Quattro anni fa, il 13 maggio 2014, si verificò un’esplosione nella miniera di carbone situata a Soma, nella provincia di Manisa, Turchia occidentale. La prima conta delle vittime fu di 274 lavoranti, cui si aggiunsero 120 dispersi. I ritardi nei soccorsi e la constatazione delle scarse misure di sicurezza suscitarono forti proteste contro Erdogan, quando il leader di Ankara giunse nella zona del disastro.
Nella miniera di Jan José, 45 chilometri a nord di Copiapò, in Cile, il 5 agosto 2010 crollò il tetto della miniera sotterranea. Rimasero intrappolati 32 minatori cileni e un boliviano. Per riportarli in superficie si dovettero impiegare tecnologie della NASA.
A Mount Kembla, in Australia, il 31 luglio 1902 una scintilla accidentale diede fuoco ad una sacca di gas e l’esplosione che ne seguì uccise 96 persone. Non solo adulti, anche bambini, sfruttati per quel lavoro. Eppure William Rogers, direttore della miniera, aveva dichiarato che «non esisteva nel modo più assoluto pericolo di gas». Il quotidiano Illawarra Mercury riportava che «mai prima di allora era stata rilevata la presenza di gas nel miniera». Il Sydney Morning Herald andava oltre: «Era una delle miniere meglio ventilate dello Stato».

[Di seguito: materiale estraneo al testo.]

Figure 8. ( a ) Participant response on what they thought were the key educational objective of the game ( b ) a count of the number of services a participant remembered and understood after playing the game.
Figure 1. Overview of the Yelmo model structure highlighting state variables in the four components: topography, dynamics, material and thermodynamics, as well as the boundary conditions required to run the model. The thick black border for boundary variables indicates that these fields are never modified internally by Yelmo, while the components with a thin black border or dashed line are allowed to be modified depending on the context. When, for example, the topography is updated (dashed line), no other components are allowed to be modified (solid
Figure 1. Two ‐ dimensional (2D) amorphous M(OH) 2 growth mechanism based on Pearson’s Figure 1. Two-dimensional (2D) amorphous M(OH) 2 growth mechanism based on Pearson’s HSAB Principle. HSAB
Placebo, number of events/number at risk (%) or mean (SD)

A Springhill, in Canada, si registrano addirittura tre eventi luttuosi. Il 21 febbraio 1891 scoppiò un incendio negli impianti di carbone Numero 1 e 2: 125 morti e dozzine di feriti. Il 1º novembre 1956 un’esplosione nell’impianto Numero 4 provocò 39 morti. 88 furono salvati. Il 23 ottobre 1958 fu la volta di un bump, come sono denominati i terremoti sotterranei. I 75 sopravvissuti vennero riportati in superficie il giorno dopo.

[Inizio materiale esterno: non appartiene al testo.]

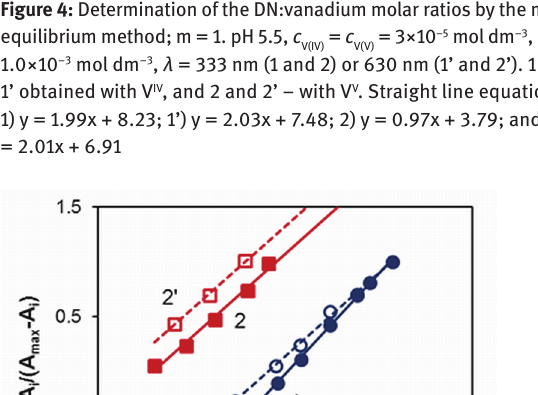
= c = 3×10 −5 mol dm −3 , c V(IV) V(V)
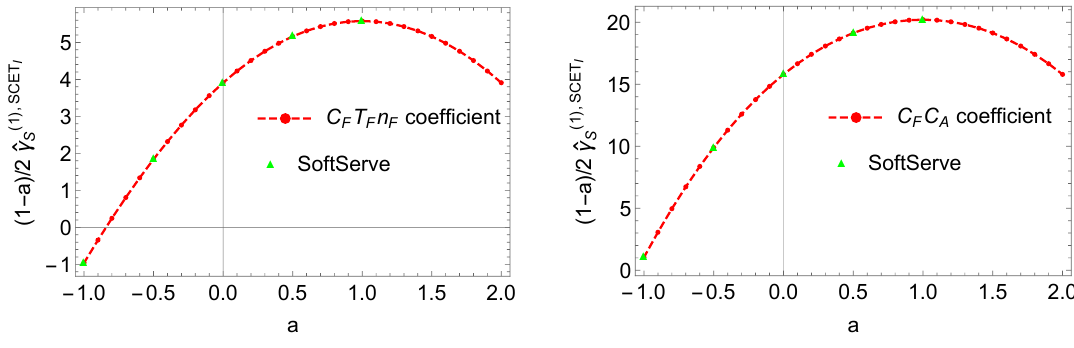
Figure 6 . Soft anomalous dimension for angularities (multiplied by (1 − a ) / 2 ) corresponding to the parameter a : coefficient of T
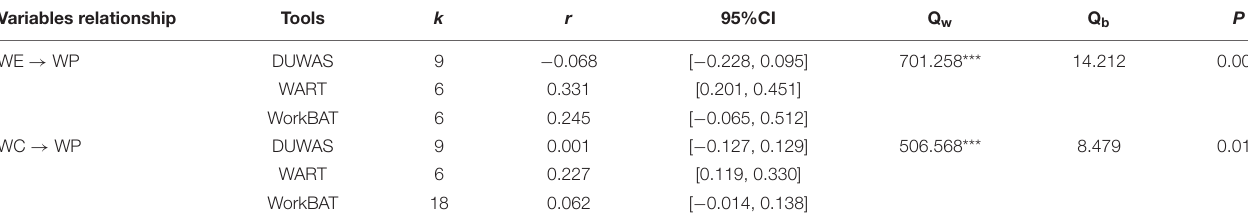
TABLE 6 | Moderator effect of the measurement tools of workaholism on the relationship between workaholism and work performance. Variables relationship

Il 26 aprile 1946 vi fu l’esplosione di Benxihu, in Cina, una miniera di carbone, con la morte di 1.549 persone. Quel Paese conserva il più alto tasso di vittime nel settore. Fra il gennaio del 2001 e l’ottobre del 2004 sono avvenuti 188 incidenti, con un numero di perdite umane superiore alle 10 unità. Soltanto nel 2006 4.749 minatori sono deceduti in migliaia di esplosioni, allagamenti ed altre calamità.
Nel 1924 un giovane dottore scozzese fu nominato Ispettore Medico per le Miniere Britanniche. Si chiamava Archibald Jerome Cronin. Studiò gli effetti devastanti sull’organismo dell’inalazione di polveri di ferro nelle miniere della Cumbria. Da quelle esperienze trasse, La cittadella e … E le stelle stanno a guardare.

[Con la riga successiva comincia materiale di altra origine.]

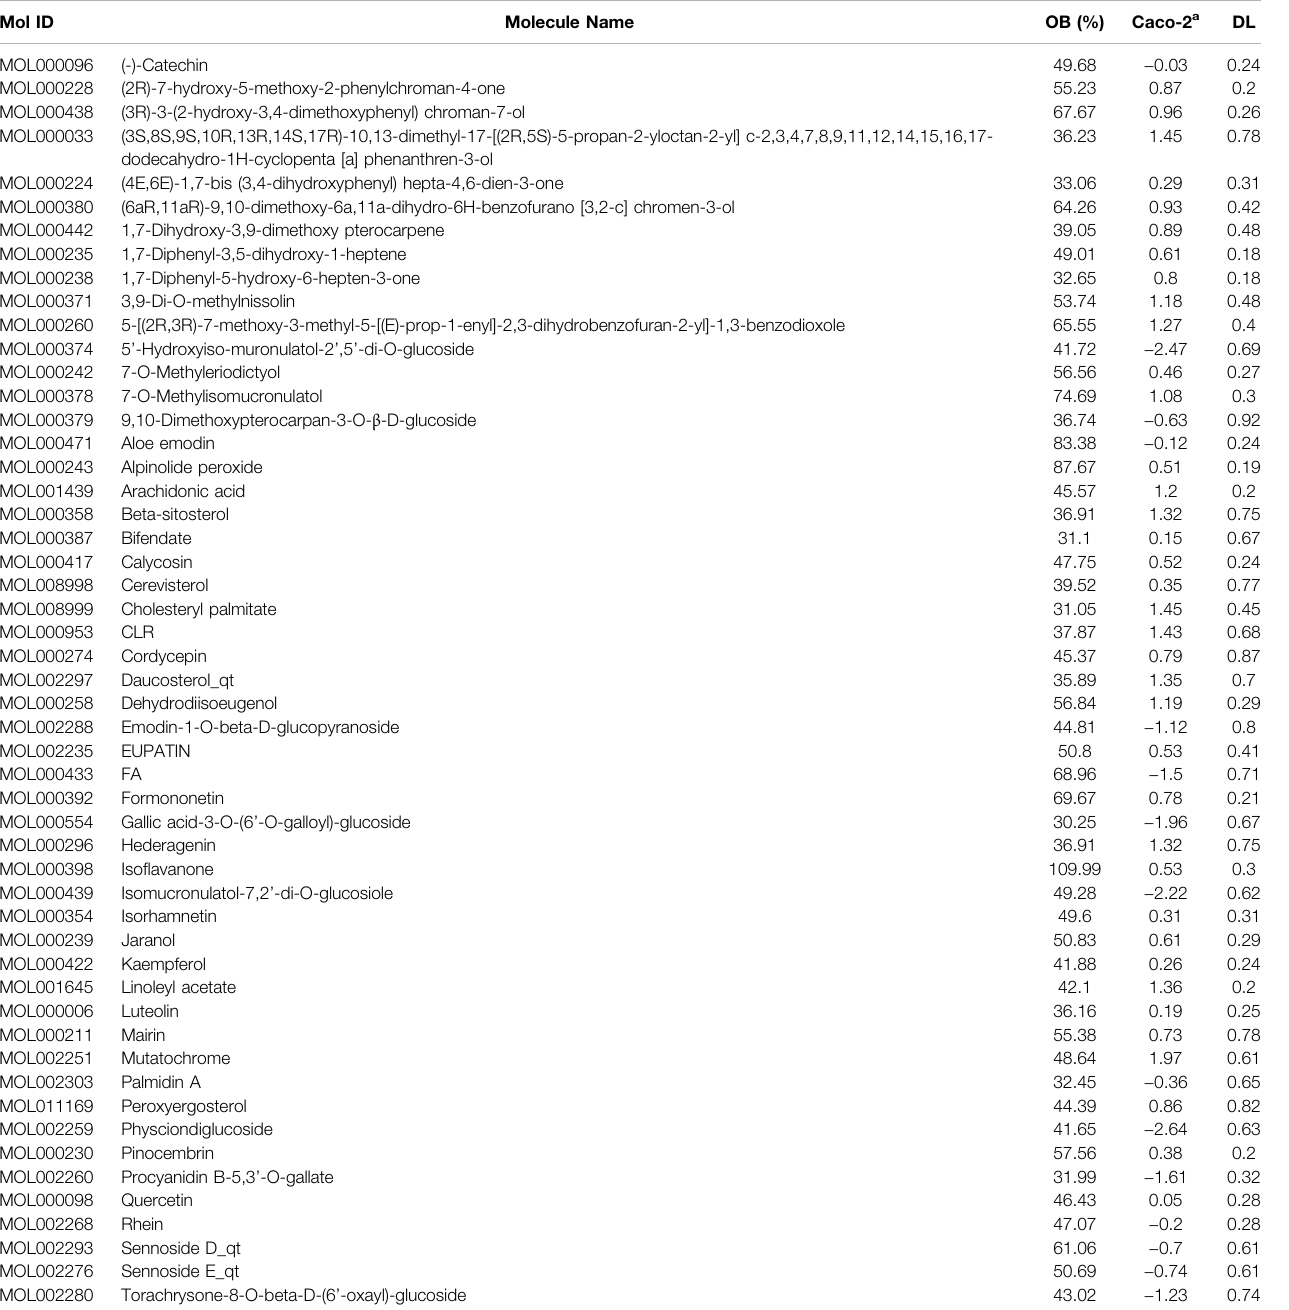
TABLE 2 | Biological active ingredients in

Nel 1964 Anton Giulio Majano traspose il primo dei due romanzi in uno sceneggiato. L’Italia si bloccò in lacrime a contemplare l’ascesa e la caduta del dottor Manson interpretato da Alberto Lupo. Con lui, Annamaria Guarnieri nella parte di Cristina, comprensiva e tenera consorte, ripagata da un adulterio e poi dalla morte. Il mélo non tolse la componente di critica sociale. Tanto più che gli esterni furono girati a Palombara Sabina, zona effettivamente mineraria. Lupo veniva fermato per strada per consigli medici. L’effetto Cittadella non si ripeté nel 1971 con la riduzione televisiva di …E le stelle stanno a guardare, di nuovo diretto da Anton Giulio Majano.
Dalla cronaca all’immaginario, la contemporaneità, fatta in apparenza di grandi spazi sottratti alla natura e a tutte le incertezze che oppone alla civiltà, ha i suoi antri, i suoi inferi. Sotto gli strati sempre più sovraffollati di un pianeta che sembra ormai del tutto esplorato seguitano ad annidarsi cavità pericolose dove vince la tenebra.